Northern Securities Co. v. United States, 193 U.S. 197, 401, 24 S. Ct. 436, 468, 48 L. Ed. 679 (1904).
We therefore conclude that sections 311 and 102(3) of the Act prohibit the Commission from assigning a zero cost of capital to the accumulated depreciation of property contributed or donated to a utility. Hence, the decision of the Superior Court is affirmed, and the case is remanded to the Commission for a recalculation of the water rate increase in accord with this opinion.
* * *
AFFIRMED AND REMANDED.
NOTES
[1] Contributed property includes customer advances and contributions in aid of construction. Contributed property is property such as water pipes, power lines, or other utility improvements made by a developer or other industrial concern which are donated, contributed, or transferred to the utility. The utility then assumes the responsibility of operating and maintaining this property.
[2] The Commission asserts that rate determinations involve four basic inquiries, expressed concisely in the formula R = E + (Vxr). Defining the four variables,
R equals the utility's gross revenues under the rate structure examined.
E equals the operating expenses including maintenance, depreciation, and all taxes incurred to produce R.
V equals the value of the utility's property which provides the service for which rates are charged, i.e., the rate base.
r equals the rate of return, expressed as a percentage, which should be applied to the rate base to establish the return to which the investors in the utility enterprise are reasonably entitled.
Commission's Opening Brief at 6 [citing 1 A. Priest, Public Utility Regulation, 45 (1969)].
[3] Artesian Water Company, another public utility, was permitted to intervene and file a brief as amicus curiae in support of WSWC's position. Its brief argues that the add back of depreciation on contributed property is a simple bookkeeping entry designed to ensure that depreciation is not deducted twice from the rate base. Answering Brief of Artesian Water Company as Amicus Curiae at 19, No. 29, 1983 (Del.Supr., filed April 14, 1983). Artesian contends that subsection 102(3)(b) includes depreciation on contributed property, as well as investor-funded property. See 26 Del.C. § 102(3)(b) (Supp.1982). Artesian then reasons that subsection 102(3)(e), the add back provision, is meant to guarantee that the rate base will consist only of investor-funded plant. Answering Brief of Artesian Water Company as Amicus Curiae at 18-20, No. 29, 1983 (Del. Supr., filed April 14, 1983). From here, Artesian argues that because the rate base consists only of investor-funded plant, it is improper to treat any part of the rate base as zero cost capital in computing the utility's fair rate of return.
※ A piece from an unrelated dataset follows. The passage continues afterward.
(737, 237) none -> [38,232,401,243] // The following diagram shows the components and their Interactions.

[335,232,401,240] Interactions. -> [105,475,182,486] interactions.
Artesian's argument rests on the premise that subsection 102(3)(a), requiring the addition of the original cost of all used and useful plant to the rate base, includes contributed property as well. If this were true, then subsection 102(3)(b)'s language, "related depreciation", would encompass depreciation of contributed property. Buttressing Artesian's initial premise is subsection 102(3)(c), which requires the subtraction of contributed property. If 102(3)(a) did not include contributed property, 102(3)(c) would be mere surplusage.
Because we view the Commission's arguments concerning the presence of noninvestor supplied capital as a quarrel with the statute to be more appropriately resolved by legislative action, we decline to address Artesian's arguments as to the add back of depreciation.